Il recente caso di Rossano, in cui un bimbo di 22 settimane sopravvissuto all’aborto è stato lasciato agonizzare nella sala operatoria per un giorno intero, e che solamente in seguito alle proteste di un religioso è stato posto in un’incubatrice dove è morto poco tempo dopo, oltre ad accendere i riflettori sull’orrore dell’aborto, consente delle riflessioni più approfondite sulla legge 194/1978 che da oltre trent’anni regolamenta la cosiddetta interruzione volontaria di gravidanza nel nostro Paese.
Nel caso in questione il medico è stato accusato di non aver prestato soccorso al bambino sopravvissuto all’aborto e si è invocato il mancato rispetto delle condizioni necessarie per autorizzare l’aborto, dato che la mamma non era in pericolo di vita e l’età del feto intorno alle 22 settimane, dunque con possibilità di vita autonoma fuori dell’utero materno.
Occorre però sottolineare come la legge non preveda un limite cronologico preciso oltre cui non sia possibile interrompere la gravidanza, ma come tale limite venga identificato con l’epoca nella quale sussiste la possibilità di vita autonoma del feto (194/1978 art. 6, 7).
Secondo la stessa Società Italiana di Ginecologia e Ostetricia non è possibile stabilire un limite certo di vitalità valido per tutti i feti (Atti della Società di Ginecologia e Ostetricia – vol. LXXXV).
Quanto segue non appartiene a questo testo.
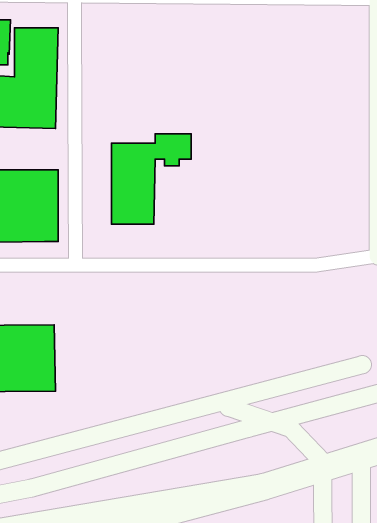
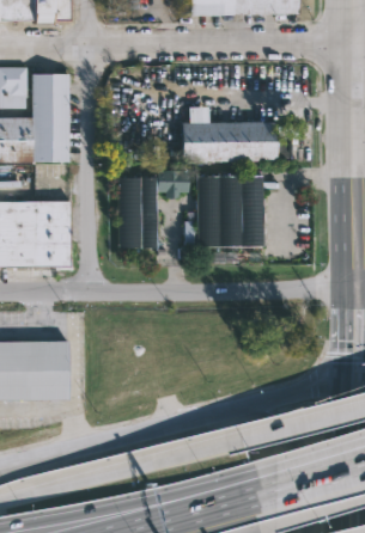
building: none -> [182,112,293,160]
building: none -> [196,172,263,246]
Il Decreto direzione generale sanità n° 327 del 22/01/2008 della Regione Lombardia, afferma che «I dati scientifici oggi a disposizione indicano che a 23 settimane di età gestazionale è possibile la vita autonoma del neonato. Considerato però che è dimostrato un margine di errore nella datazione della gravidanza, anche se effettuata in epoca gestazionale precoce, e che la possibilità di vita autonoma del neonato migliora, tra la 22ª e la 24ª settimana, del 2-3 percento per ogni giorno di gravidanza, si ritiene che l’interruzione di gravidanza di cui all’art. 6 b non debba essere effettuata oltre la 22a settimana + 3 giorni».
Data l’evidente inconsistenza e provvisorietà dei “paletti” indicati, non si capisce come tale atto di indirizzo possa costituire un argine giuridico contro possibili violazioni della legge e, soprattutto, come possa essere considerato un criterio etico di riferimento. D’altronde, la legge 194 è stata pensata per permettere l’eliminazione del bambino indesiderato o “difettato”, non certo per salvaguardare la sua vita.
Certamente, viene da chiedersi, e lecitamente, come possa un medico disinteressarsi della sorte di un bimbo indifeso a tal punto da lasciarlo morire di stenti. Dovremmo però prima chiederci come possa il medico trasformarsi nell’assassino di un innocente; dovremmo anche chiederci come possa uno Stato legittimare e finanziare tale abominevole delitto e come l’opinione pubblica sia disposta a scandalizzarsi solo in presenza di possibili violazioni della legge e mai per l’olocausto degli innocenti che si consuma giornalmente negli ospedali italiani, proprio a causa della legge.
Effettivamente, la finalità della legge 194 è quella di tutelare la salute fisica e/o psichica della donna, a danno dell’innocente che porta nel grembo, soprattutto se portatore di una malformazione reale o presunta (incredibilmente, alcuni “pro-life” si ostinano a dichiarare che la 194 non contempla la pratica eugenetica).
Dunque non può destare alcuna meraviglia il fatto che l’equipe medica non abbia prestato soccorso al piccolo; infatti, qualora egli fosse sopravvissuto, la responsabilità sarebbe stata del medico che l’ha fatto nascere prematuramente con l’intento, non raggiunto, di sopprimerlo. Il numero delle vittime innocenti dal 1978 ad oggi in Italia (oltre cinque milioni) ben evidenzia l’ipocrisia della legge 194, il cui spirito è quello di sancire e garantire la piena autodeterminazione della donna, contrariamente a quanto indicato nel titolo e nel preambolo della legge stessa, dietro cui il legislatore ha astutamente ritenuto di trincerarsi.